What Dr. Chetty Is Seeing Now

A frontline view of Omicron, immune dysregulation, and the future of COVID care

From the very beginning, Dr. Chetty emphasised that we are dealing with immune dysregulation, not simply a respiratory virus. The Omicron variants have shifted the clinical landscape. Reinfections often look deceptively mild—just a sore throat for half a day or a fleeting headache—so patients rarely connect these transient symptoms to the cascade that follows days or even weeks later. By the time they develop neuropathy, gut problems, persistent sinus issues, or unexplained fatigue, they no longer associate any of it with COVID exposure at all. Their clinicians don’t either.

This disconnect is dangerous. As Dr. Chetty put it, “Your immunity can’t remain dysregulated for long, as it will cause problems.”

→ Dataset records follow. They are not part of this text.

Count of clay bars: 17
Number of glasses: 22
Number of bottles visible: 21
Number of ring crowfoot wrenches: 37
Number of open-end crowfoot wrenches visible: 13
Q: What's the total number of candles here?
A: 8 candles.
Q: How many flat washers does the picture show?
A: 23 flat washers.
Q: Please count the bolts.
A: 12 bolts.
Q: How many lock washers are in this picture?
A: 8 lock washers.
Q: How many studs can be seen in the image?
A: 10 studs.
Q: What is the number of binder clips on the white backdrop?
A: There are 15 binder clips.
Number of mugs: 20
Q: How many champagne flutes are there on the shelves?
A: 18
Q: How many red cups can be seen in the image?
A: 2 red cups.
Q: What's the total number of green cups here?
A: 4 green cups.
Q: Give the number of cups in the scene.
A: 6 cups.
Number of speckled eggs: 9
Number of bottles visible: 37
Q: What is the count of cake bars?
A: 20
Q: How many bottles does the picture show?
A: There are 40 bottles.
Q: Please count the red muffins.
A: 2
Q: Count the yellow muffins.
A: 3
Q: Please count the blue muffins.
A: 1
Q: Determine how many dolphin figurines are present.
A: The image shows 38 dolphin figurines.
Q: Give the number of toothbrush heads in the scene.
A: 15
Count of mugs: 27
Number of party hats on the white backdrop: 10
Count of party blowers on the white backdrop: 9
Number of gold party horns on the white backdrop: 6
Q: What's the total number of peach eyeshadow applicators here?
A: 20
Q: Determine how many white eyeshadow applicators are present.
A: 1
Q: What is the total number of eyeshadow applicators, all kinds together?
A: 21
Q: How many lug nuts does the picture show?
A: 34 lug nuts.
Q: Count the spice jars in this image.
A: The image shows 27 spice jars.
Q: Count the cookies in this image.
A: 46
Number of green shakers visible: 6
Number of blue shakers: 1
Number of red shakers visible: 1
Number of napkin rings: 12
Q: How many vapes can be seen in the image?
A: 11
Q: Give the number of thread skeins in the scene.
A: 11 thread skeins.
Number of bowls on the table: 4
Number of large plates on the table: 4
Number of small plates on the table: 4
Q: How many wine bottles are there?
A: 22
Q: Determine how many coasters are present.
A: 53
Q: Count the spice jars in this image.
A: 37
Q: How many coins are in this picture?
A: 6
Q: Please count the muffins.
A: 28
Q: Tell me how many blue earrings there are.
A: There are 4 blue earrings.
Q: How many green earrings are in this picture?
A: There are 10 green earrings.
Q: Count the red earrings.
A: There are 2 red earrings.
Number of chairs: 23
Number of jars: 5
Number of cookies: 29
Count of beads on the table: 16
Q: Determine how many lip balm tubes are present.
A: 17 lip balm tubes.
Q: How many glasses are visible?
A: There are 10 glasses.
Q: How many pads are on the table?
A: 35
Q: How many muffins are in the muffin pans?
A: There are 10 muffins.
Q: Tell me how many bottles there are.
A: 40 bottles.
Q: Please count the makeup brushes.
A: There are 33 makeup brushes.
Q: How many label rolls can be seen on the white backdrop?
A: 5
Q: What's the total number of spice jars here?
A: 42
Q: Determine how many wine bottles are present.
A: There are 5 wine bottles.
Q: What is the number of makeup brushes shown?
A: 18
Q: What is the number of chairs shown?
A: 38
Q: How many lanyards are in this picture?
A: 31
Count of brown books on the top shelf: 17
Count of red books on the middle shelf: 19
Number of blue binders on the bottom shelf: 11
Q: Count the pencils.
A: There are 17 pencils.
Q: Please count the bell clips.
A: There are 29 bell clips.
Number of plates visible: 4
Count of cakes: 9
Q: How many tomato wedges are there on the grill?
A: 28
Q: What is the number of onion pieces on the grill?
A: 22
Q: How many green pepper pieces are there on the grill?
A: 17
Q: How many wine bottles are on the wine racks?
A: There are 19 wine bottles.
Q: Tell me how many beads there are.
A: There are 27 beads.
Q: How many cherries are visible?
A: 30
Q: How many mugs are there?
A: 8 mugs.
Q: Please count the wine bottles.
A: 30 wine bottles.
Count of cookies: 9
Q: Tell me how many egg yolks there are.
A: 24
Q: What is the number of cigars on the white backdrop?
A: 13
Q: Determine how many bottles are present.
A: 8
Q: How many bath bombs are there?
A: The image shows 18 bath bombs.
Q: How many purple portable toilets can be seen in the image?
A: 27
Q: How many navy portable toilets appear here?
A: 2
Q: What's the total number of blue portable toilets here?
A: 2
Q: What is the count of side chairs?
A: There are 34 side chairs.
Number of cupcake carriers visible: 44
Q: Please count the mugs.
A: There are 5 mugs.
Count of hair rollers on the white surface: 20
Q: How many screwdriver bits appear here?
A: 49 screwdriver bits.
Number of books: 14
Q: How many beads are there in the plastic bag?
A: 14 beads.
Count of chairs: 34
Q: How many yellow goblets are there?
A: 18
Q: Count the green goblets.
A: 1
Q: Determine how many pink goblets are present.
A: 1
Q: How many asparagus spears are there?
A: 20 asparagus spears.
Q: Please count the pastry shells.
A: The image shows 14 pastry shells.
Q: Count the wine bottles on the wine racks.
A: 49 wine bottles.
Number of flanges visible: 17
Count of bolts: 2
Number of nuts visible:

What struck me most was his description of specific “weak points.” Each patient follows the same pattern every time they are re-exposed to the virus. One patient always develops sinus inflammation. Another always tips into microvascular clotting. Someone else deteriorates through the gut. These idiosyncratic paths are exactly where mast cells degranulate and where inflammation strikes hardest. If you don’t know your weak point—or your doctor doesn’t understand it—you lose valuable time.

The difference between vaccinated and unvaccinated groups also remains striking. Many vaccinated patients experience pathogenic priming when re-exposed—an abrupt worsening of symptoms around day two or three that can mimic myocarditis, pneumonia, or other systemic crises. Unvaccinated patients rarely show this pattern. Yet the mildness of Omicron now hides the triggering event so completely that clinicians miss the underlying cause altogether.

We spoke as well about a topic almost no one wants to acknowledge anymore: persistent spike protein. For the vaccinated, the persistence can stretch to hundreds of days, and the distribution of spike into tissues that infection alone would never reach complicates the picture even further. Add in ongoing gut dysbiosis, senescent cells, and a silent microclot burden, and the pathophysiology grows even more complex. And yet—despite the scale of the problem—mainstream science has stepped away. Autopsies aren’t being done. Data is being ignored. Clinicians are left to guess their way through baffling chronic presentations.

One area of the conversation surprised even me: the unexpected resilience of well-managed HIV patients. Dr. Chetty has thousands of HIV-positive patients with high CD4 counts who seem largely spared from long COVID and immune reconstitution issues. They have far fewer complications than the general population. This deserves immediate research attention—but again, no one is looking.

He believes, as I do, that if nothing changes, we will see continued population-wide health deterioration: shorter lifespans, rising autoimmune diseases, more cancers, more neurological decline, and more chronic illness that no one can explain. We’re already seeing falling birth rates and rising all-cause mortality in multiple countries. That trend will not reverse on its own.

But the most important message from this conversation was not fear—it was responsibility. If medicine is to evolve, we must free it from institutional capture. We must look honestly at the pathophysiology. We must train new clinicians differently. And we must support those who are willing to observe, innovate, and treat based on what they see—not what they are told to believe.